Proving $(A - B) \times (C - D) = (A \times C - B \times C) - A \times D$

Question

I am trying to prove $(A - B) \times (C - D) = (A \times C - B \times C) - A \times D$ using biconditionals, but cannot quite get there. For any ordered tuple $(\alpha, \beta)$, we have: \begin{align*} (\alpha, \beta) \in (A - B) \times (C - D) & \iff \alpha \in (A - B) \land \beta \in (C - D) \\ & \iff (\alpha \in A \land \alpha \not \in \beta) \land (\beta \in C \land \beta \not \in D) \\ & \iff ((\alpha \in A \land \alpha \not \in \beta) \land \beta \in C) \land (\beta \not \in D) \\ & \iff ((\alpha \in A \land \alpha \not \in \beta) \land \beta \in C) \land (\alpha \in A \land \beta \not \in D) \\ & \iff ((\alpha \in A \land \beta \in C) \land (\alpha \not \in B \land \beta \in C)) \land (\alpha \in A \land \beta \not \in D) \\ & \iff (((\alpha, \beta) \in A \times B) \land (\alpha \not \in B \land \beta \in C)) \land (\alpha, \beta) \not \in A - D. \end{align*} At this point, I do not know how to finish. $\alpha \not \in B$ and $\beta \in C$ does imply that $\alpha \not \in B \times C$, but the converse isn't true since we may have $\beta \not \in C$.

Answer 1

Very ugly, but here is: \begin{align} (\alpha,\beta) \in [(A \times C) &\setminus (B \times C)] \setminus (A \times D) \\ &\Leftrightarrow \quad (\alpha,\beta) \in (A \times C) \setminus (B \times C) \ \ \& \ \ (\alpha,\beta) \notin A \times D \\ &\Leftrightarrow \quad (\alpha,\beta) \in A \times C \ \ \& \ \ (\alpha,\beta) \notin B \times C \ \ \& \ \ (\alpha,\beta) \notin A \times D \\ &\Leftrightarrow \quad [\alpha \in A \ \ \& \ \ \beta \in C] \ \ \& \ \ [\alpha \notin B \ \ \vee \ \ \beta \notin C] \ \ \& \ \ [\alpha \notin A \ \ \vee \ \ \beta \notin D] \\ &\Leftrightarrow \quad [\alpha \in A \ \ \& \ \ \beta \in C] \ \ \& \ \ [\alpha \notin B] \ \ \& \ \ [\beta \notin D] \\ &\Leftrightarrow \quad (\alpha,\beta) \in (A \setminus B) \times (C \setminus D). \end{align}

Note : $\&$ stands for $``\textrm{ and}"$ and $\vee$ for $``\textrm{or}"$.

Answer 2

Hint

For convenience, I will use $a,b,c,d$ as appreviations for the logical statements $\alpha\in A$, $\alpha\in B$, $\beta \in C$ and $\beta\in D$.

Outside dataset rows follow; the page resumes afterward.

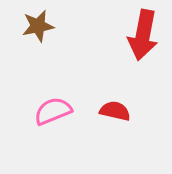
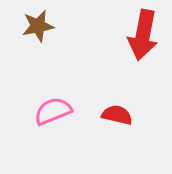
red semicircle: moved 2 px right, 4 px down
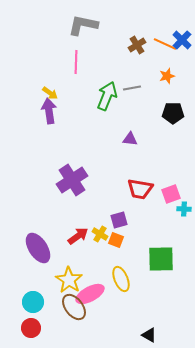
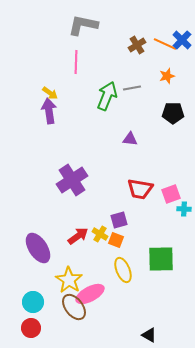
yellow ellipse: moved 2 px right, 9 px up
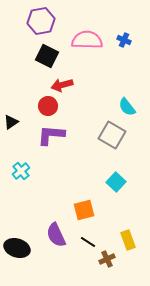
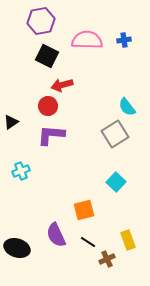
blue cross: rotated 32 degrees counterclockwise
gray square: moved 3 px right, 1 px up; rotated 28 degrees clockwise
cyan cross: rotated 18 degrees clockwise
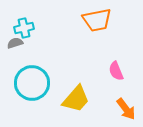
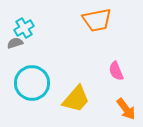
cyan cross: rotated 18 degrees counterclockwise
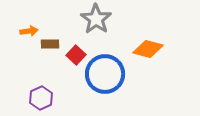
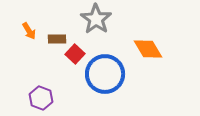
orange arrow: rotated 66 degrees clockwise
brown rectangle: moved 7 px right, 5 px up
orange diamond: rotated 44 degrees clockwise
red square: moved 1 px left, 1 px up
purple hexagon: rotated 15 degrees counterclockwise
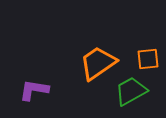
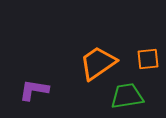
green trapezoid: moved 4 px left, 5 px down; rotated 20 degrees clockwise
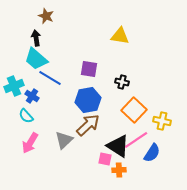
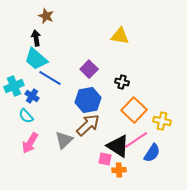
purple square: rotated 36 degrees clockwise
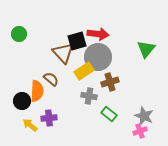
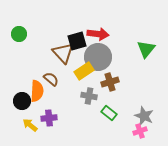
green rectangle: moved 1 px up
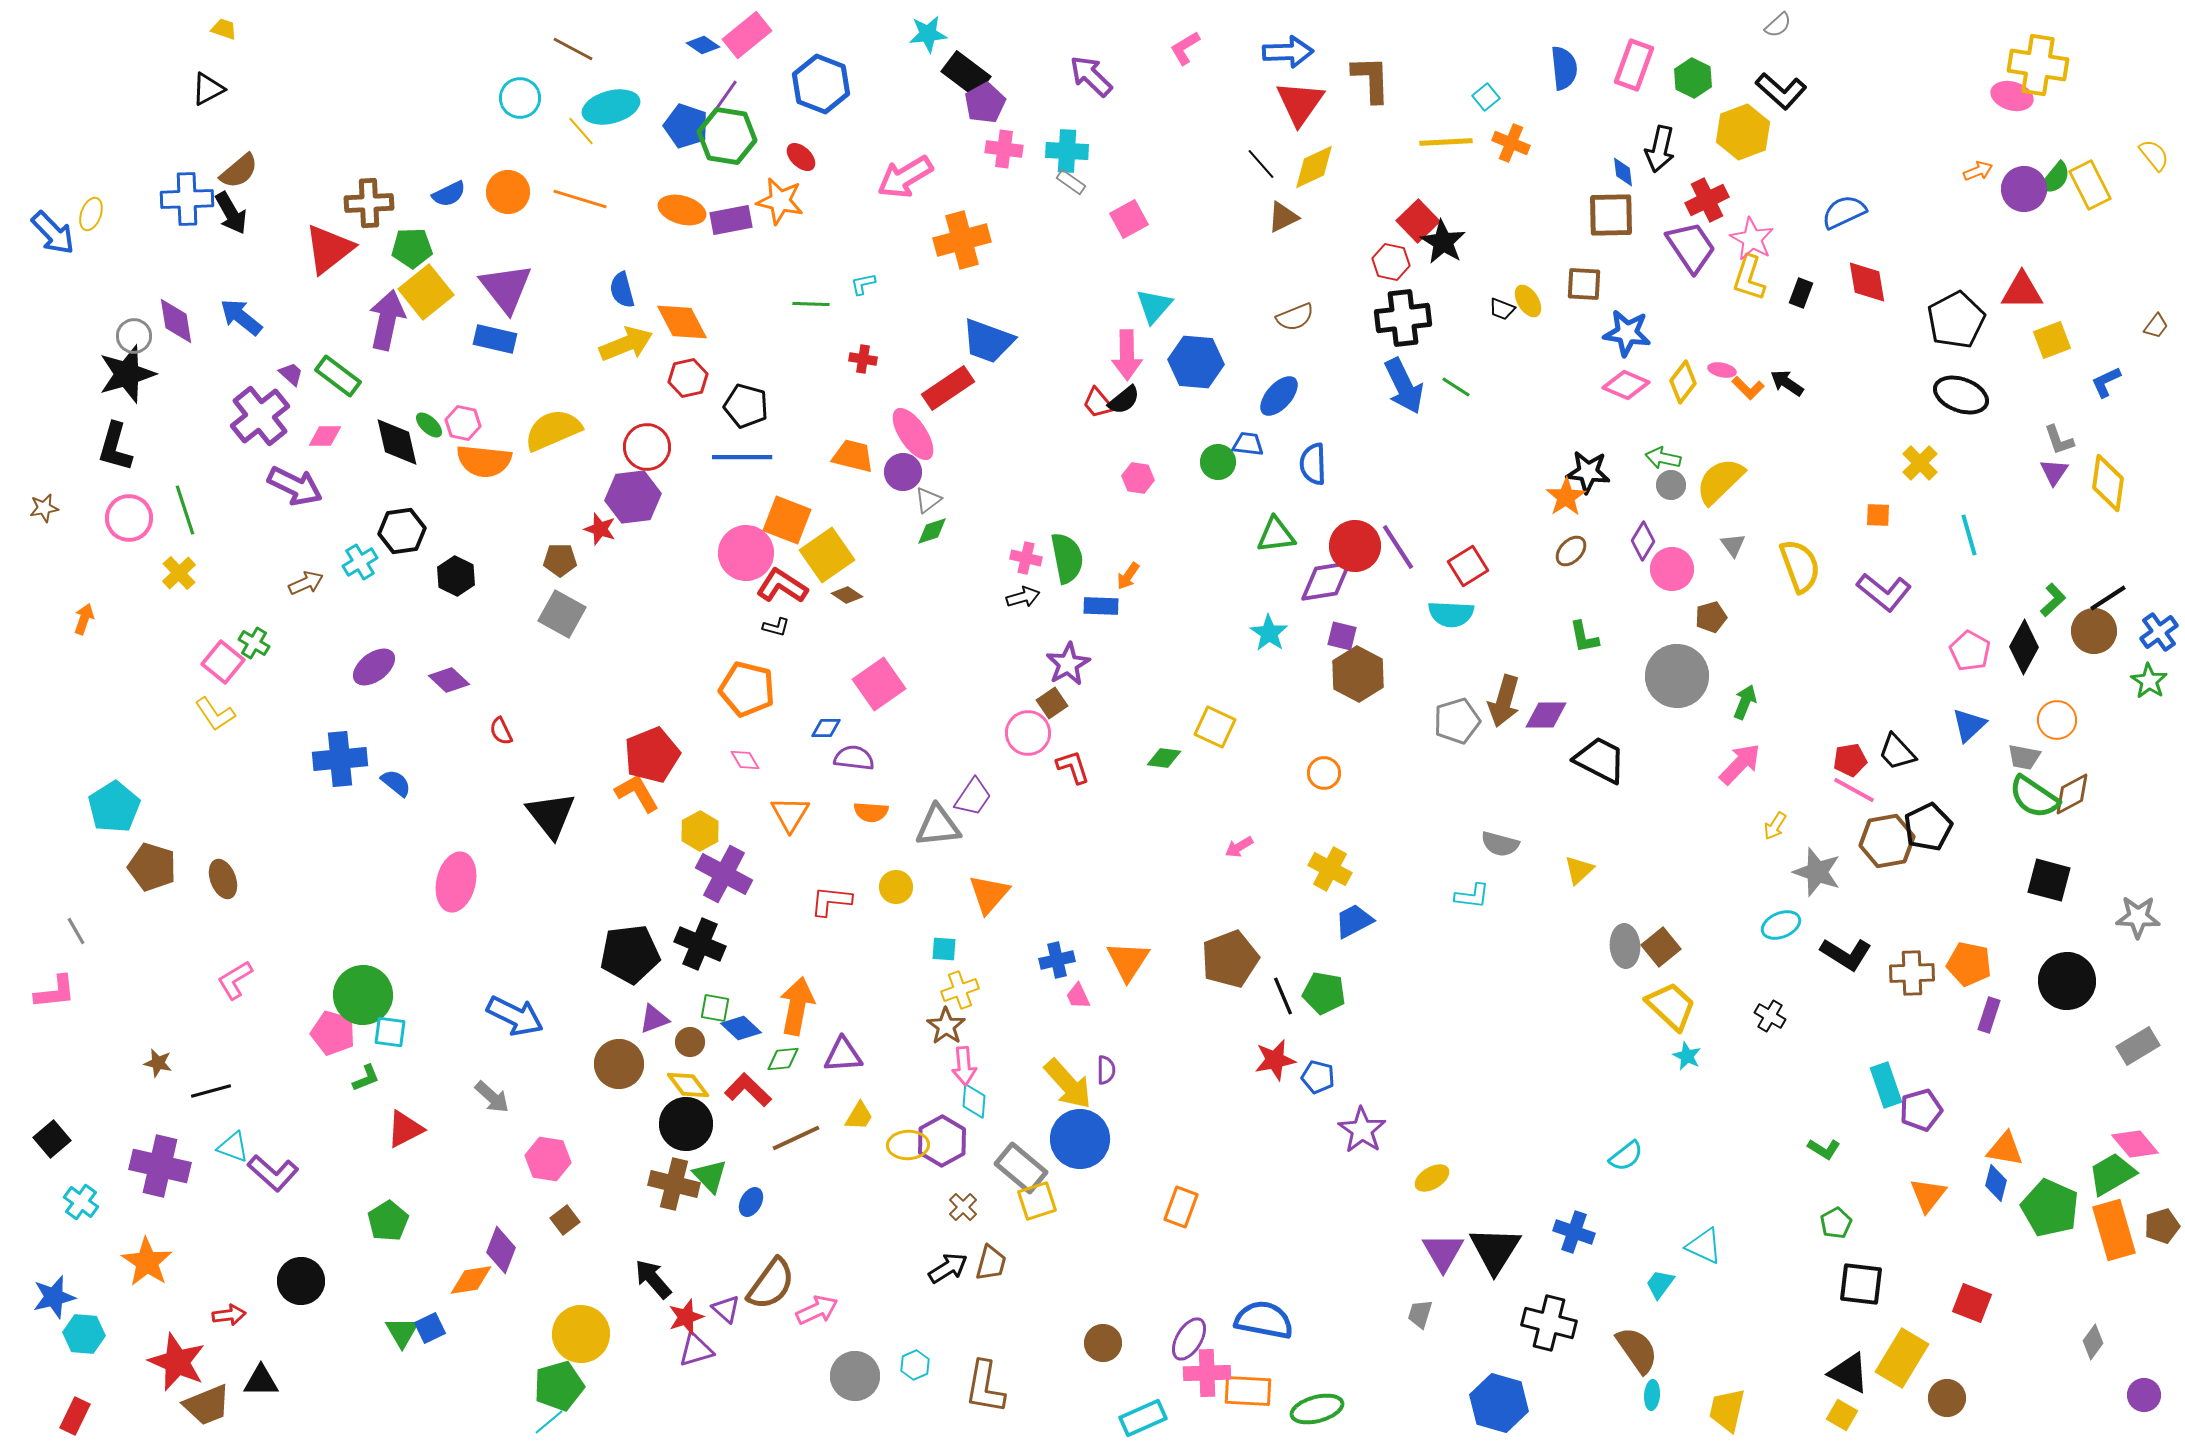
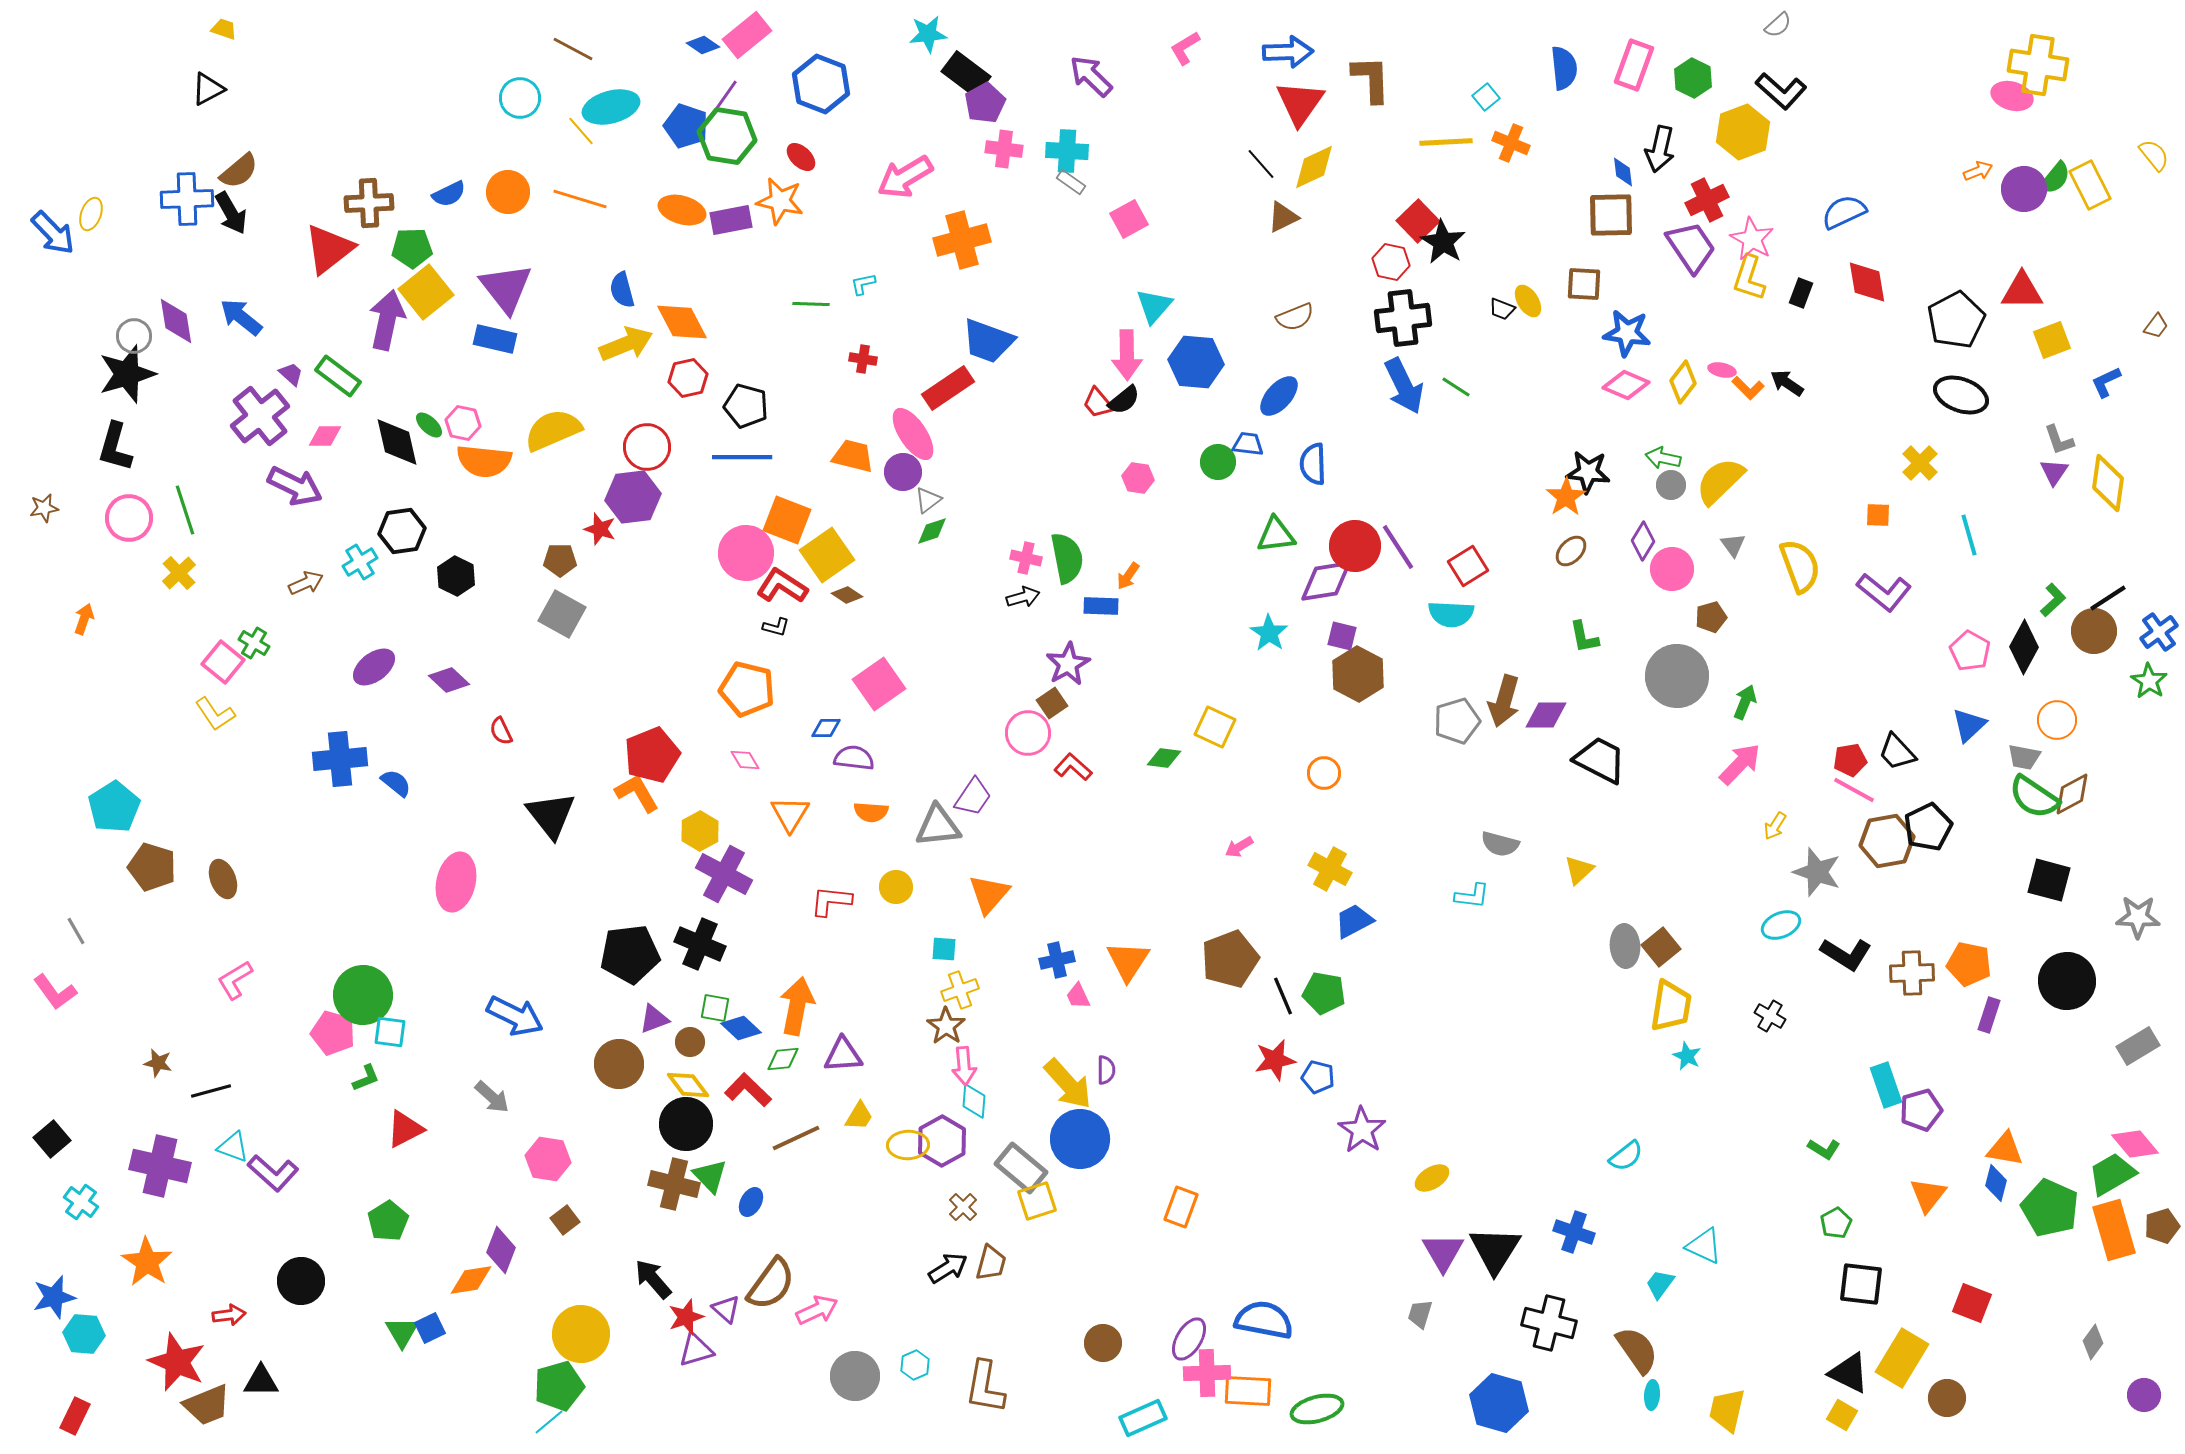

It turns out it is much easier to start with $(\alpha,\beta)\in (A\times C-B\times C)-A\times D$ and show it is equivalent to the other side.

\begin{align} (\alpha,\beta)\in (A\times C-B \times C)-A\times D &\iff a\wedge c\wedge \neg(b\wedge c)\wedge \neg (a\wedge d)\\ &\iff a\wedge c\wedge (\neg b\vee \neg c)\wedge (\neg a\vee \neg d) \end{align} Next, use the the fact that $\wedge$ distributes over $\vee$ to expand out the above statement, in the same way you would expand $x\cdot z\cdot (-y-z)\cdot (-x-w)$ to a sum of four terms each with three variables. You will find many "cancellations."